Stars: Dave Johns, Hayley Squires, Dylan McKiernan, Briana Shann, Kate Rutter, Sharon Percy, Kema Sikazwe

Director: Ken Loach

It takes a filmmaker with authentic talent to make you forget that you are watching a fictional story and fill you with genuine anger, revulsion and sadness brought on by what you are seeing.

Ken Loach is one of those rare directors whose dramas hit hard, generate and sustain potent emotional impact - without needing to resort to stylish “look at me!” cinematic tropes.

In other words, a genuine auteur.

Here, perfectly complemented by his regular scenarist Paul Laverty’s searing screenplay and a picture-and performance-perfect cast, Loach delivers a vivid, heartbreaking and all-too-credible expose of unsympathetic welfare bureaucracy in present-day Britain.

I, Daniel Blake properly won Palme D’Or at this year’s Cannes Film Festival. (Loach, at 79, was the award’s oldest winner).

Dave Johns is realistically moving as the eponymous 59-year-old joiner who, having worked hard all his life and nursed his dying wife, suffers a heart attack.

His doctor tells him he is unfit for work.
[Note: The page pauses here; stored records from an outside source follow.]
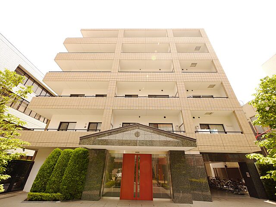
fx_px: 112
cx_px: 138
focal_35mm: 14
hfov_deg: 102.1
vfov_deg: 85.7
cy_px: 104
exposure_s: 1/200
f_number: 5
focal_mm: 7
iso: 160
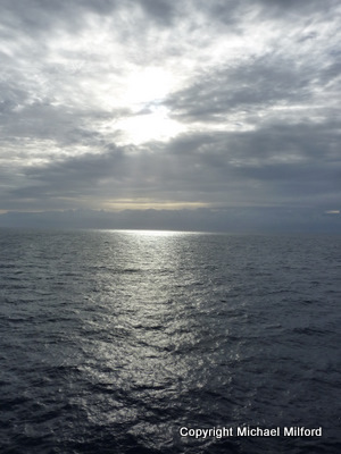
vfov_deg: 61.7
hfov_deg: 48.2
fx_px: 381
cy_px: 227
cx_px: 170
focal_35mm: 29
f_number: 5.6
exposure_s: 1/1000
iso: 125
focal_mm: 4.7
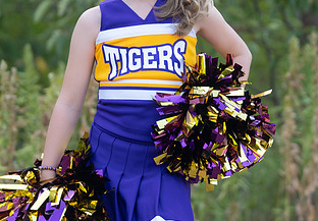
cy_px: 52
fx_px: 2310
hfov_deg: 7.9
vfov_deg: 5.5
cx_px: 165
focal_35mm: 258
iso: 320
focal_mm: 121
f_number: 2.8
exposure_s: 1/320
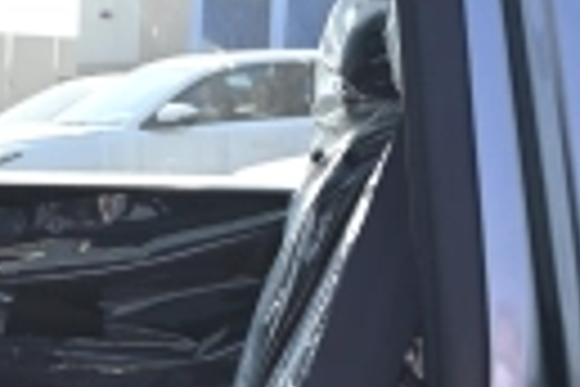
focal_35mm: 119
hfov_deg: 15.6
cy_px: 322
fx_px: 1915
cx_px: -346
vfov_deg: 11.5
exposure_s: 1/250
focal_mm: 20.5
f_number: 5.6
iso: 125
A bureaucratic by- the-book local job centre assessor (“I’m a healthcare professional") thinks otherwise. And Johns is refused State Aid and instructed to find work or face the “Decision Maker”, apparently a fate worse than death.

Result? No job turns up and Blake is left holding on by a telephone helpline for an hour and 48 minutes and instructed to go online (“We’re digital by default”).

Then, meeting and helping single mother Kate (Hayley Squires) who is evicted from her home with her two young children before escaping from her one-room London hostel home for a flat in Newcastle, a city unfamiliar to her, they both face increasingly cruel and uncaring officialdom...

Loach’s increasingly anger-rousing storytelling, set against well-used, well-shot (by cinematographer Robbie Ryan) Newcastle Upon Tyne locations tells his story with maximum impact.

The painful message, acidly summed up when Johns states “When you lose your self-respect, you’re done for”, becomes more and more potent scene by scene, and powerfully underlines Loach’s comment, “A movie isn't a political movement, a party or even an article. It's just a film. At best it can add its voice to public outrage”.

Loach’s masterwork is emotionally tough to watch but it needs to be seen by anyone and everyone with a conscience.

Alan Frank

UK/France/Belgium 2016. UK Distributor: EntertainmentOne. Colour.
100 minutes. Widescreen. UK certificate: 15.

Guidance ratings (out of 3): Sex/nudity 2, Violence/Horror 1, Drugs 1, Swearing 2.